From many pieces of data, it is known that RA is also associated with a reduced life span as a result of its systemic effects. The most significant source for this shortened life span is the cardiovascular complications that can arise, such as heart attack and stroke. Other organ systems such as the lungs, eyes, bone marrow, peripheral nervous system, and others also can be affected and be responsible for excessive morbidity.
In addition to the above-mentioned health complications, RA also results in lost work productivity. In fact, one study showed that more than one-third of patients with RA were work-disabled after having had their disease for more than 10 years.
In recent years, the concept of treat-to-target has become the treatment approach of choice for patients with RA.
The use of the treat-to-target approach has been bolstered by the new 2010 criteria established by the American College of Rheumatology and the European League Against Rheumatism were developed in order to make the diagnosis of earlier disease a priority. The older criteria from 1987 used irreversible x-ray changes as a criterion. By the time x-ray changes occur, it is evident now, the "horse is out of the barn."
In this treat-to-target model, newly diagnosed patients are started on therapy with an intensive regimen of disease modifying anti-rheumatic drugs such as methotrexate along with biologic drugs.

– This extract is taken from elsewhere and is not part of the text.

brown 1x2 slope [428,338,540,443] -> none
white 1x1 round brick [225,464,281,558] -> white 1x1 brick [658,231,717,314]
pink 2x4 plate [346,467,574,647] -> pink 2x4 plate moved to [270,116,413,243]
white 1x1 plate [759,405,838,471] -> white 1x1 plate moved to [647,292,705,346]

The patient is then monitored closely at monthly intervals with adjustments in medications made until the patient is in remission.
There are a number of validated methods for objectively measuring patient progress. These include the Disease Activity Score or DAS 28 and the Clinical Disease Activity Index.
It has been demonstrated that this aggressive approach leads to less in the way of imaging changes seen on both x-ray as well as magnetic resonance imaging (MRI). It is no surprise that patients treated in this fashion reach lower levels of disease activity and have an improved quality of life.
So while the search for a cure remains, the potential for putting a patient with new onset RA into remission is not only a goal, it is a real probability.